Viciado em trabalho (“Eu só não moro no estúdio porque minha mulher não deixa”), ele mantém os hábitos simples de quando ainda morava com os pais e tinha pouca grana. O que come é preparado no estúdio mesmo e geralmente não cabe o adjetivo “gourmet”. Viaja pouco e as únicas extravagâncias com dinheiro coincidem com equipamentos e objetos que compra para o estúdio – uma coleção de instrumentos, sintetizadores e equipamentos sonoros que não para de crescer. É o seu vício.

Seguindo a linha de produtores renomados, Dudu – cujo disco predileto da vida é o superproduzido Dangerous (1991), de Michael Jackson – vive antenado, como o americano Pharrell e o inglês Mark Ronson, e não descarta um disco autoral. O formato já está até definido em sua cabeça: voz e piano, e um monte de convidados. Mas Dudu jura que não quer virar cantor.

Praticamente casado (pendência que ele promete resolver em breve), em breve vai ser pai pela primeira vez e, adivinha? Gêmeos. Pedro e João. Os amigos não perdoam: vem aí mais uma dupla sertaneja para dominar as rádios. Por enquanto, a lista de músicas mais tocadas no Brasil em 2015 é uma folha em branco. Mas é bom ficar de ouvidos atentos. Até dezembro, é muito provável que atrás de nomes de novas duplas sertanejas e hits grudentos esteja o do midas de Campo Grande.

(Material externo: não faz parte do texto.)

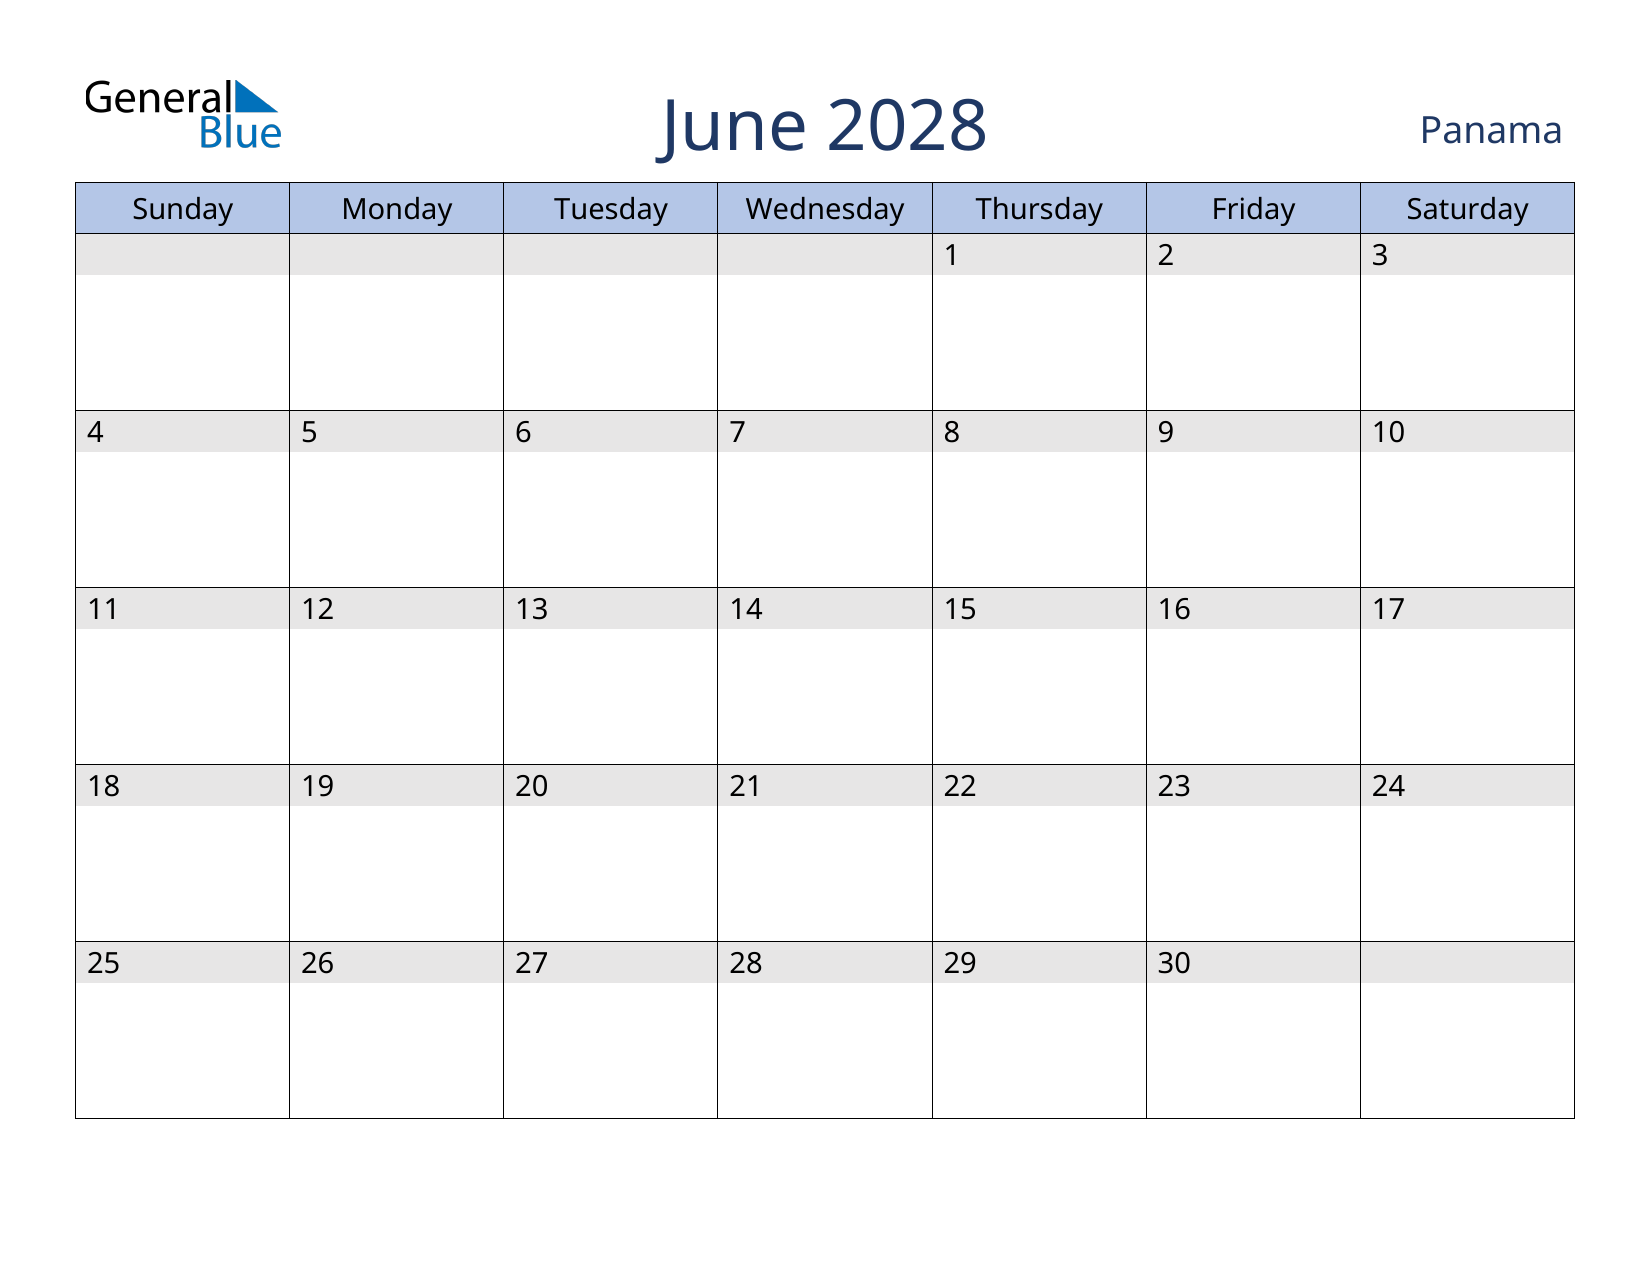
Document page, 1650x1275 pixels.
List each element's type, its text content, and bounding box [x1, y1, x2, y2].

table_cell [290, 806, 503, 941]
table_cell 7 [718, 411, 932, 452]
table_cell [504, 983, 717, 1118]
table_cell [718, 806, 932, 941]
table_cell [290, 983, 503, 1118]
table_cell 3 [1361, 234, 1574, 275]
table_cell 11 [76, 588, 289, 629]
table_cell [76, 983, 289, 1118]
table_cell Tuesday [504, 183, 717, 233]
table_cell 30 [1147, 942, 1360, 983]
table_cell 14 [718, 588, 932, 629]
table_cell 5 [290, 411, 503, 452]
table_cell [718, 275, 932, 410]
table_cell 21 [718, 765, 932, 806]
table_cell [504, 275, 717, 410]
table_cell [933, 983, 1146, 1118]
table_header June 2028 [504, 75, 1146, 182]
table_cell [1147, 983, 1360, 1118]
table_header Panama [1146, 75, 1574, 182]
table_cell [1147, 452, 1360, 587]
table_cell Wednesday [718, 183, 932, 233]
table_cell 22 [933, 765, 1146, 806]
table_cell [290, 275, 503, 410]
table_cell 8 [933, 411, 1146, 452]
table_cell [1361, 629, 1574, 764]
table_cell 1 [933, 234, 1146, 275]
table_cell 12 [290, 588, 503, 629]
table_cell 13 [504, 588, 717, 629]
table_cell [76, 275, 289, 410]
table_cell 25 [76, 942, 289, 983]
table_cell [504, 452, 717, 587]
table_cell 29 [933, 942, 1146, 983]
table_cell Sunday [76, 183, 289, 233]
table_cell 26 [290, 942, 503, 983]
table_cell [1361, 452, 1574, 587]
table_cell [933, 275, 1146, 410]
table_cell 4 [76, 411, 289, 452]
table_cell 9 [1147, 411, 1360, 452]
table_cell [718, 452, 932, 587]
table_cell Friday [1147, 183, 1360, 233]
table_cell [1147, 275, 1360, 410]
table_cell [718, 983, 932, 1118]
table_cell [1147, 629, 1360, 764]
table_cell [290, 452, 503, 587]
table_cell 18 [76, 765, 289, 806]
table_cell [933, 629, 1146, 764]
table_cell 19 [290, 765, 503, 806]
picture [86, 80, 281, 148]
table_cell 27 [504, 942, 717, 983]
table_cell [1361, 275, 1574, 410]
table_cell [718, 629, 932, 764]
table_cell 28 [718, 942, 932, 983]
table_cell Saturday [1361, 183, 1574, 233]
table_cell [76, 629, 289, 764]
table_cell [933, 806, 1146, 941]
table_cell [1361, 806, 1574, 941]
table_cell [718, 234, 932, 275]
table_cell Monday [290, 183, 503, 233]
table_cell [76, 806, 289, 941]
table_cell [76, 234, 289, 275]
table_cell [933, 452, 1146, 587]
table_cell 6 [504, 411, 717, 452]
table_cell 20 [504, 765, 717, 806]
table_cell [504, 234, 717, 275]
table_cell 16 [1147, 588, 1360, 629]
table_cell [504, 629, 717, 764]
table_cell [1147, 806, 1360, 941]
table_header [76, 75, 503, 182]
table_cell 17 [1361, 588, 1574, 629]
table_cell 23 [1147, 765, 1360, 806]
table_cell [290, 234, 503, 275]
table_cell 10 [1361, 411, 1574, 452]
table_cell 24 [1361, 765, 1574, 806]
table_cell 15 [933, 588, 1146, 629]
table_cell [504, 806, 717, 941]
table_cell Thursday [933, 183, 1146, 233]
table_cell [1361, 983, 1574, 1118]
table_cell [76, 452, 289, 587]
table_cell 2 [1147, 234, 1360, 275]
table_cell [1361, 942, 1574, 983]
table_cell [290, 629, 503, 764]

Pode ser coincidência, mas desde 2009, quando Chora, Me Liga foi a música nacional mais tocada nas rádios, a presença da música sertaneja não parou de crescer na lista das mais executadas. Em 2010, o estilo superou a música pop (incluindo internacional) e, em 2014, deu uma lavada – 59% do total tocado. E a tendência deve se manter em 2015. “2014 foi um ano bom, de renovação. Se você pegar a lista de clipes mais assistidos do YouTube no ano passado, no top 10 há três sertanejos, e nenhum deles faz parte da lista de consagrados que o grande público já conhecia: são eles Lucas Lucco, Marcos e Belutti e Henrique e Juliano”, afirma André Piunti.